→ Assignment:
Write out the records in full, exactly as given, but without the images.

→ Listed entries:
..........
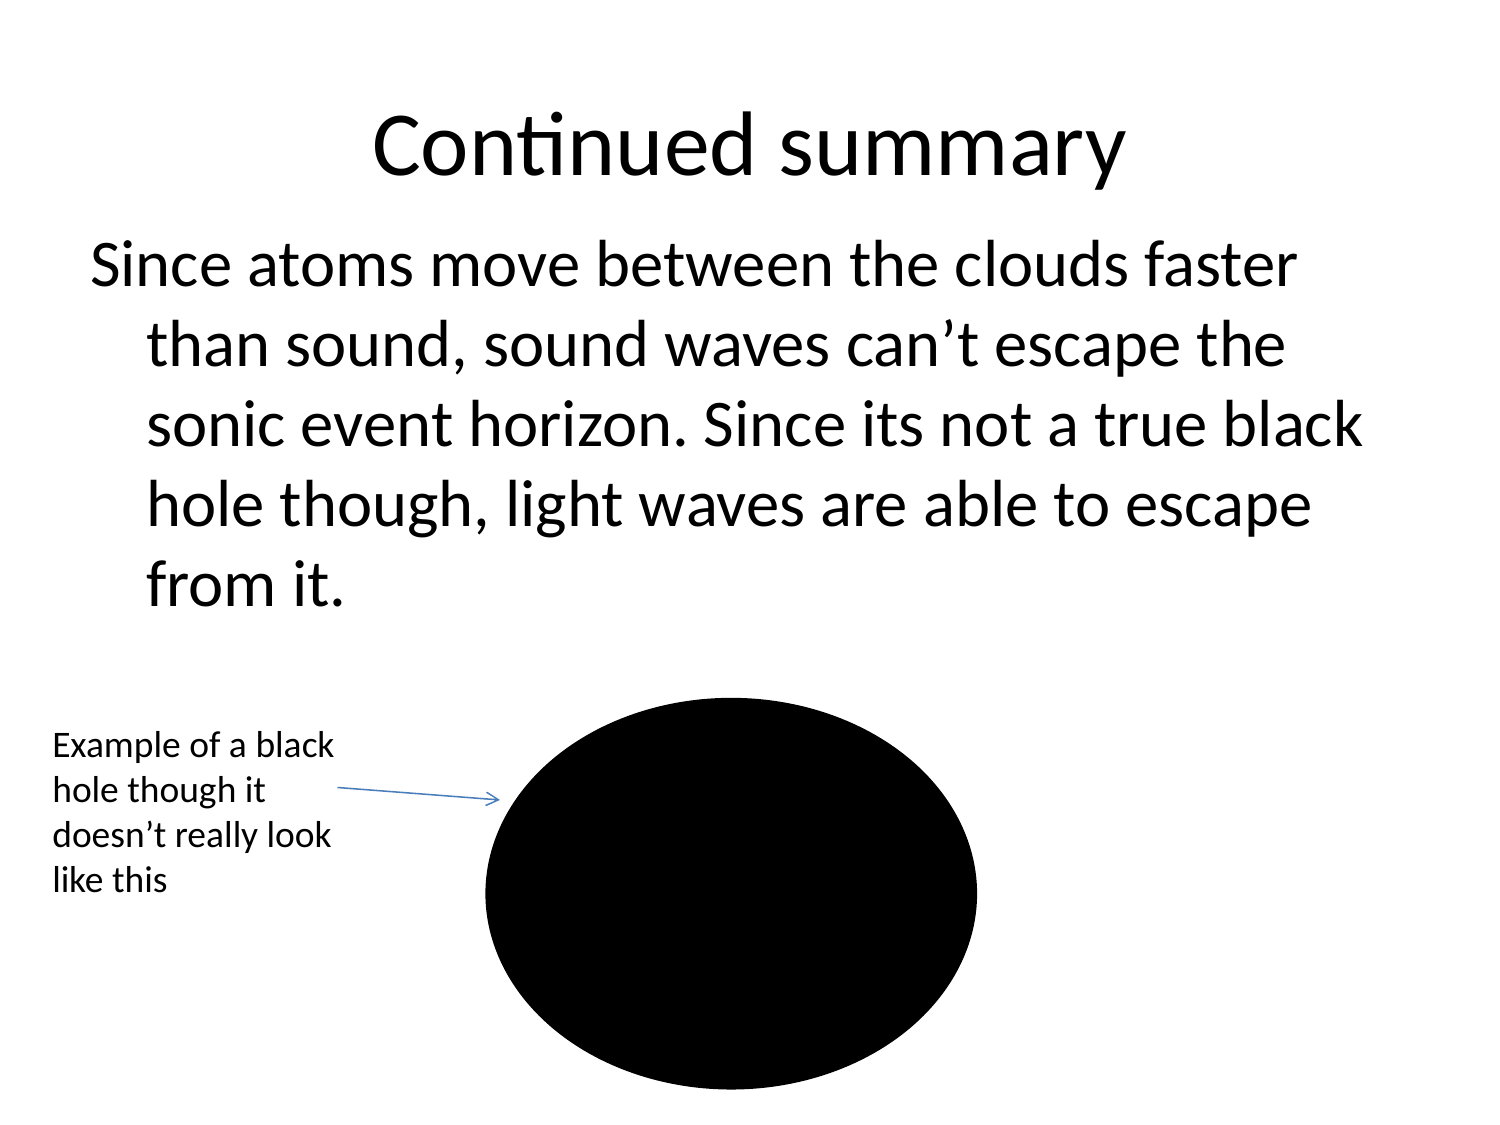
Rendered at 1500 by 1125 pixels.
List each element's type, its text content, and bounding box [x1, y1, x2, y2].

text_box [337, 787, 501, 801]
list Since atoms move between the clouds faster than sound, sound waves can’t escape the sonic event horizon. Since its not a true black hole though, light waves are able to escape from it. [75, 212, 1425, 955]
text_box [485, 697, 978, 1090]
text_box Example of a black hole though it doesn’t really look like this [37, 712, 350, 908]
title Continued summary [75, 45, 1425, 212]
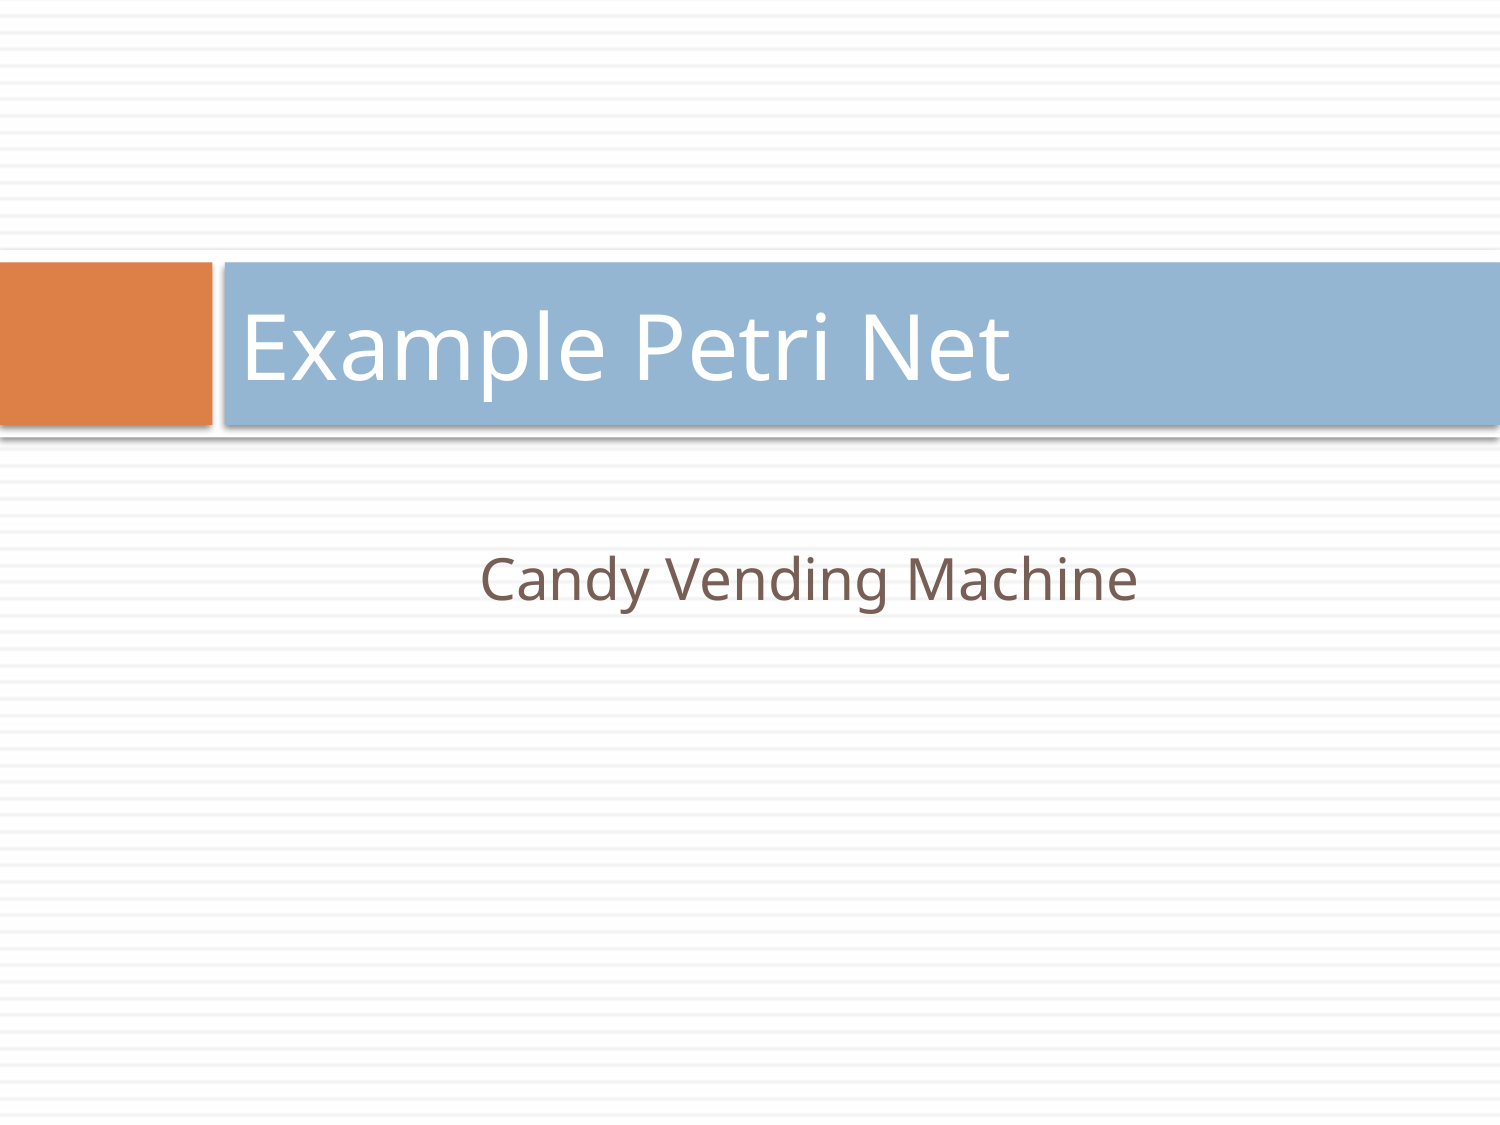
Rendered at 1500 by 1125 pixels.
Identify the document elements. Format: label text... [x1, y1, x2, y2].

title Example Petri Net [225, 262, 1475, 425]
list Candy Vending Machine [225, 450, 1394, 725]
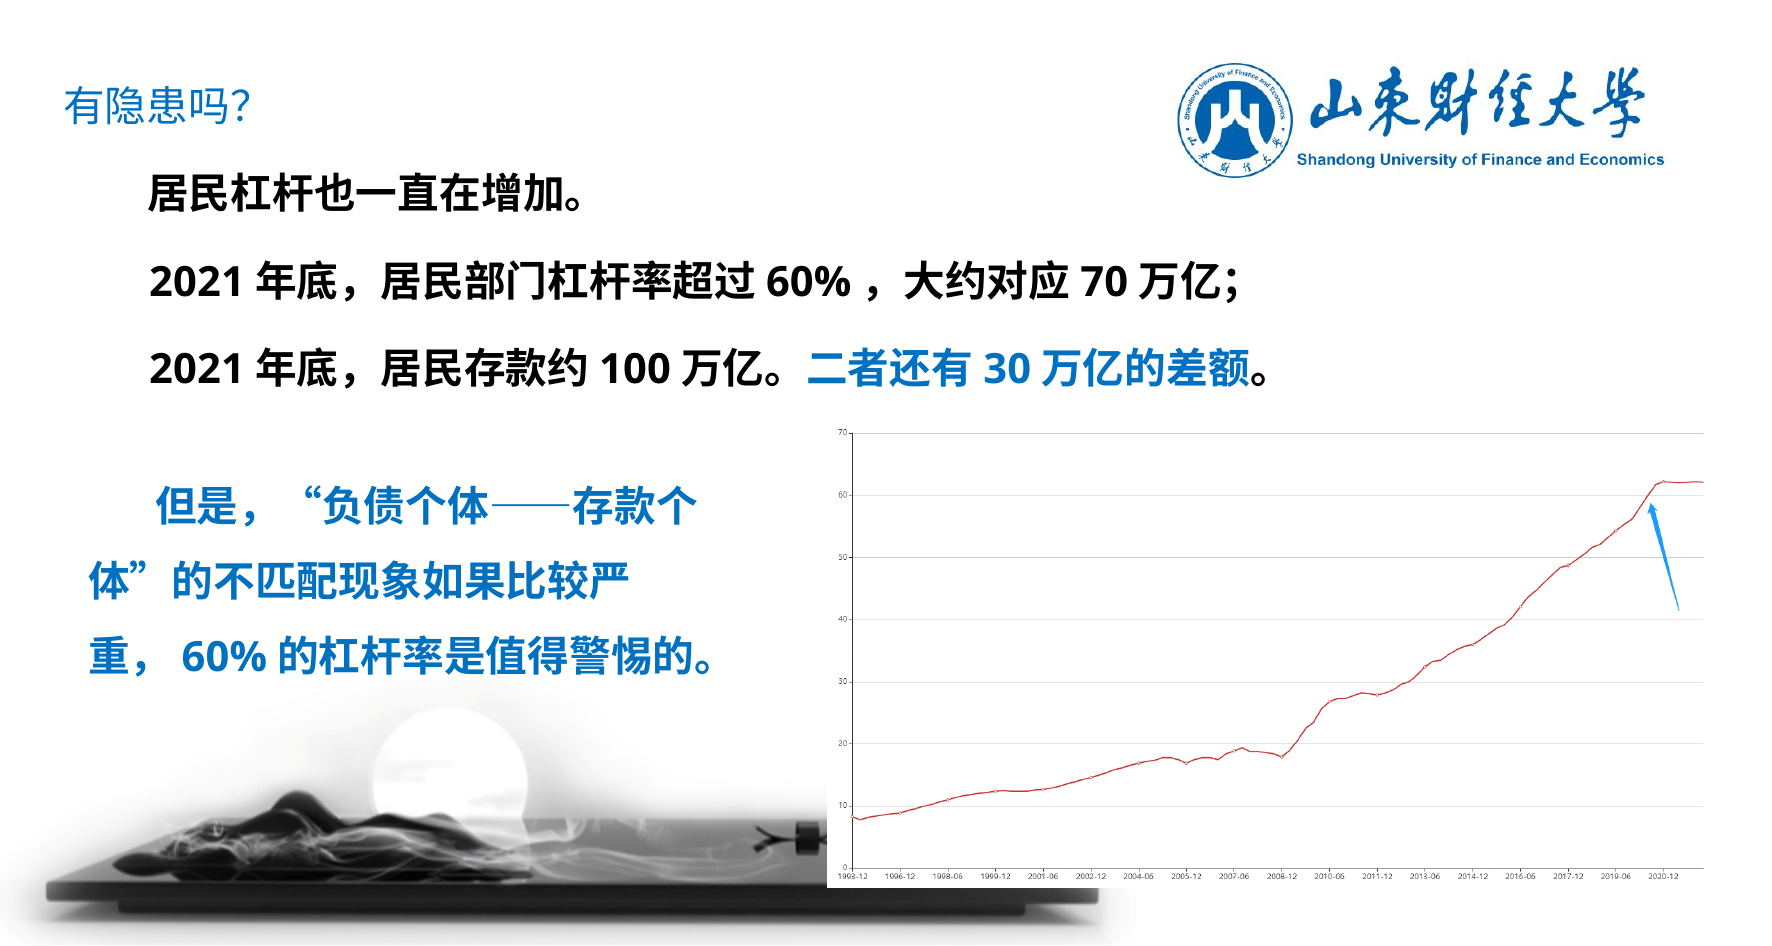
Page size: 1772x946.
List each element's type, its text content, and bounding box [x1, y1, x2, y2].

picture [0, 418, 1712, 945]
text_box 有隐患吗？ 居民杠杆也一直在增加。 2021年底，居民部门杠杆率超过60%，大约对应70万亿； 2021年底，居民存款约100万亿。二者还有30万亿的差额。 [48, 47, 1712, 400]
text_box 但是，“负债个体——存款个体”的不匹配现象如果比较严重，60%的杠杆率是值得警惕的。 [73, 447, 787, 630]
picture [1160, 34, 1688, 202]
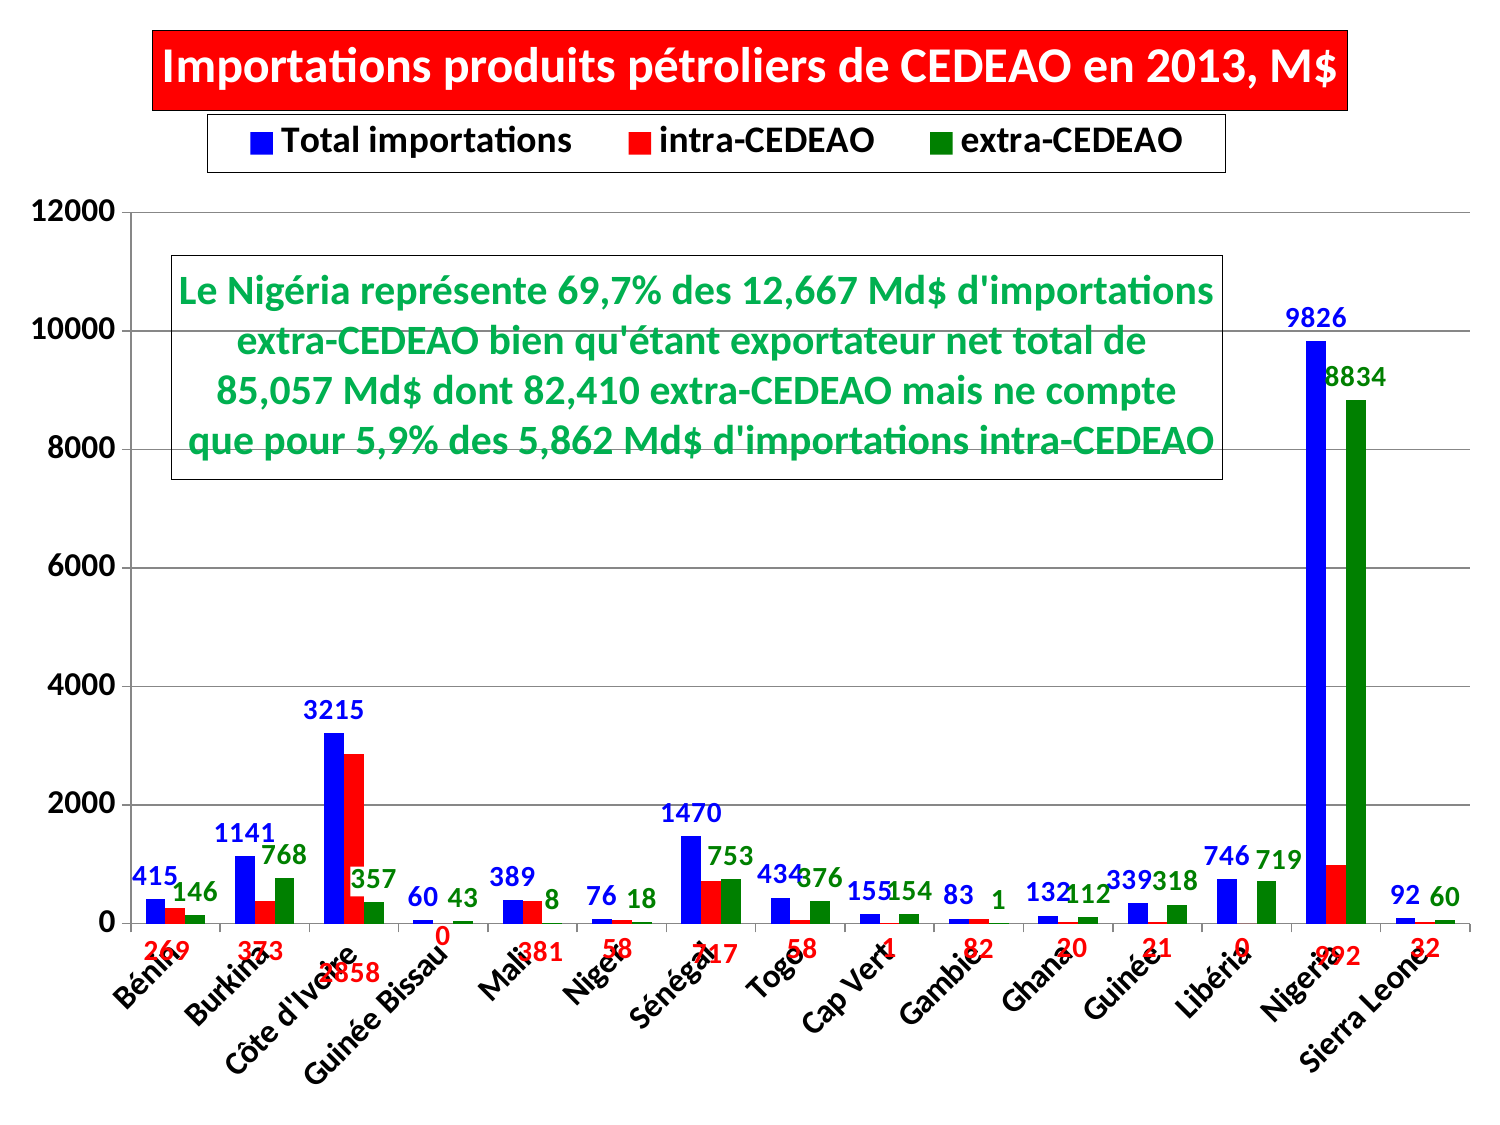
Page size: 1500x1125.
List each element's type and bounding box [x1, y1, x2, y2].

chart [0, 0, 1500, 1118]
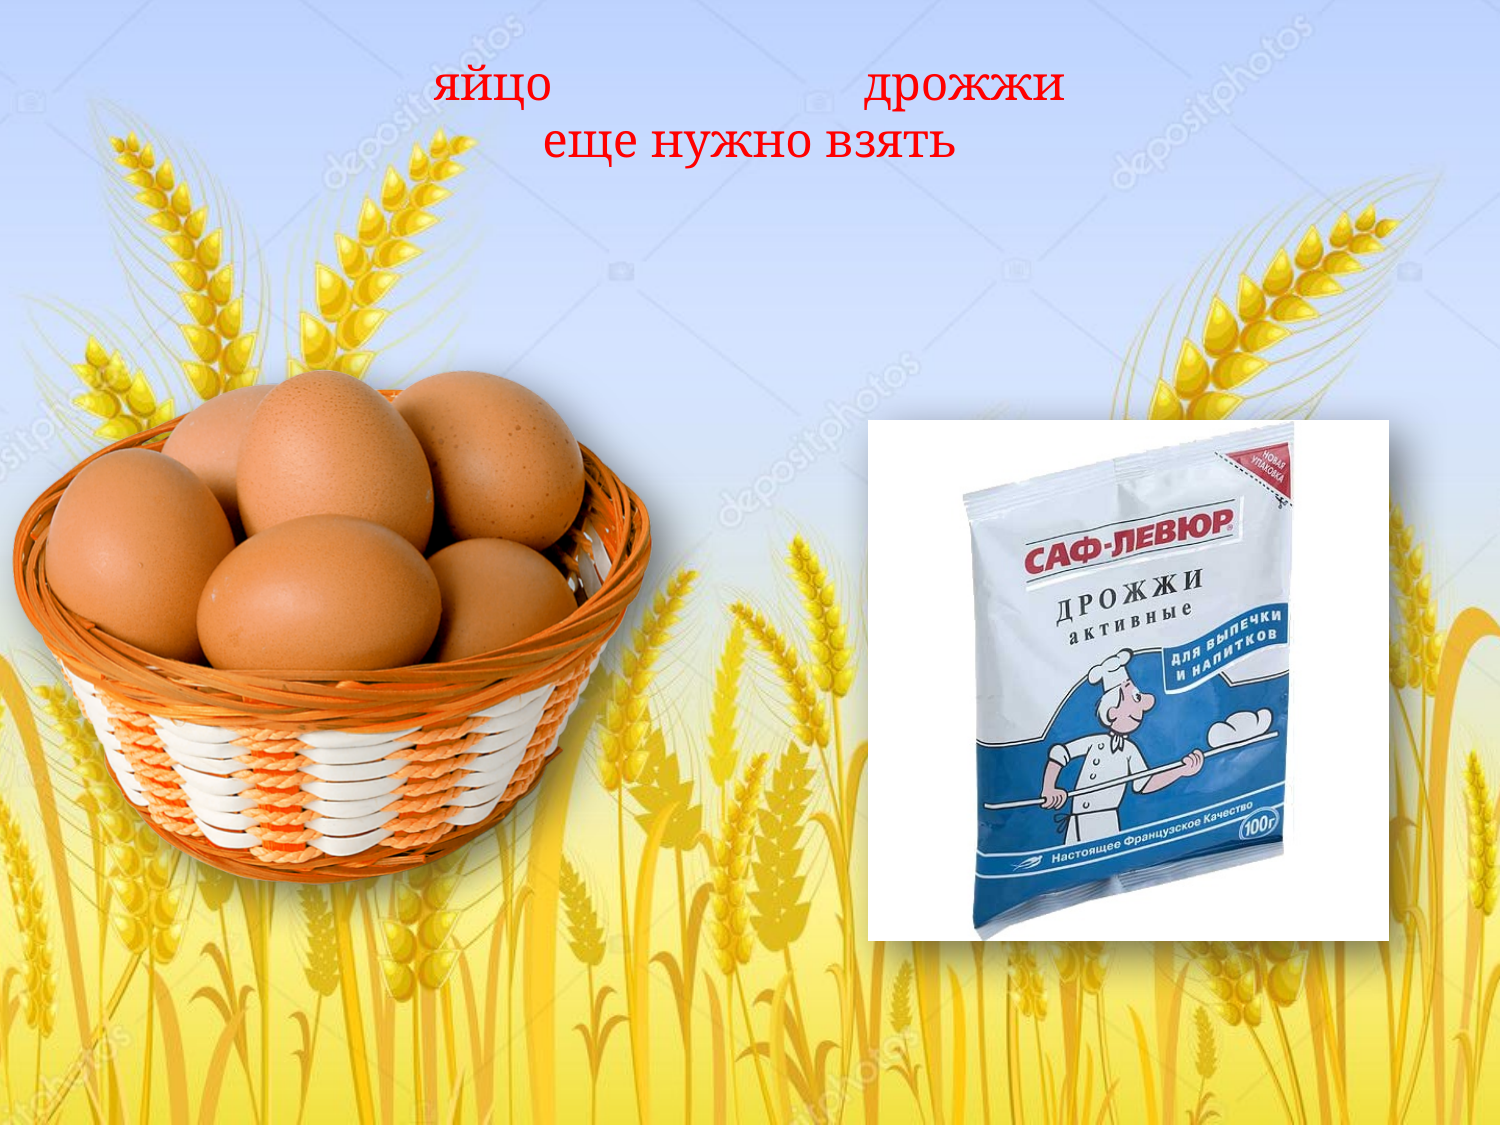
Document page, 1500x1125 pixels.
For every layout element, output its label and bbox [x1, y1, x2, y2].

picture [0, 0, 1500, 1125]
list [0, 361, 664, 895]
..........
→ Output for this exercise:
Rendered at 1500 by 1125 pixels.
List each element's type, its text content, and bounding box [x1, y1, x2, y2].

text_box [337, 787, 501, 801]
list Since atoms move between the clouds faster than sound, sound waves can’t escape the sonic event horizon. Since its not a true black hole though, light waves are able to escape from it. [75, 212, 1425, 955]
text_box [485, 697, 978, 1090]
text_box Example of a black hole though it doesn’t really look like this [37, 712, 350, 908]
title Continued summary [75, 45, 1425, 212]
Rendered at 1500 by 1125 pixels.
Identify the document elements. Format: label text... [x1, y1, x2, y2].

title Example Petri Net [225, 262, 1475, 425]
list Candy Vending Machine [225, 450, 1394, 725]
Page size: 1772x946.
List each element's type, its text content, and bounding box [x1, y1, x2, y2].

picture [0, 418, 1712, 945]
text_box 有隐患吗？ 居民杠杆也一直在增加。 2021年底，居民部门杠杆率超过60%，大约对应70万亿； 2021年底，居民存款约100万亿。二者还有30万亿的差额。 [48, 47, 1712, 400]
text_box 但是，“负债个体——存款个体”的不匹配现象如果比较严重，60%的杠杆率是值得警惕的。 [73, 447, 787, 630]
picture [1160, 34, 1688, 202]
Page size: 1500x1125.
List each element's type and bounding box [x1, y1, x2, y2].

chart [0, 0, 1500, 1118]
Document page, 1500x1125 pixels.
For every layout element, output its label and bbox [x1, y1, x2, y2].

picture [0, 0, 1500, 1125]
list [0, 361, 664, 895]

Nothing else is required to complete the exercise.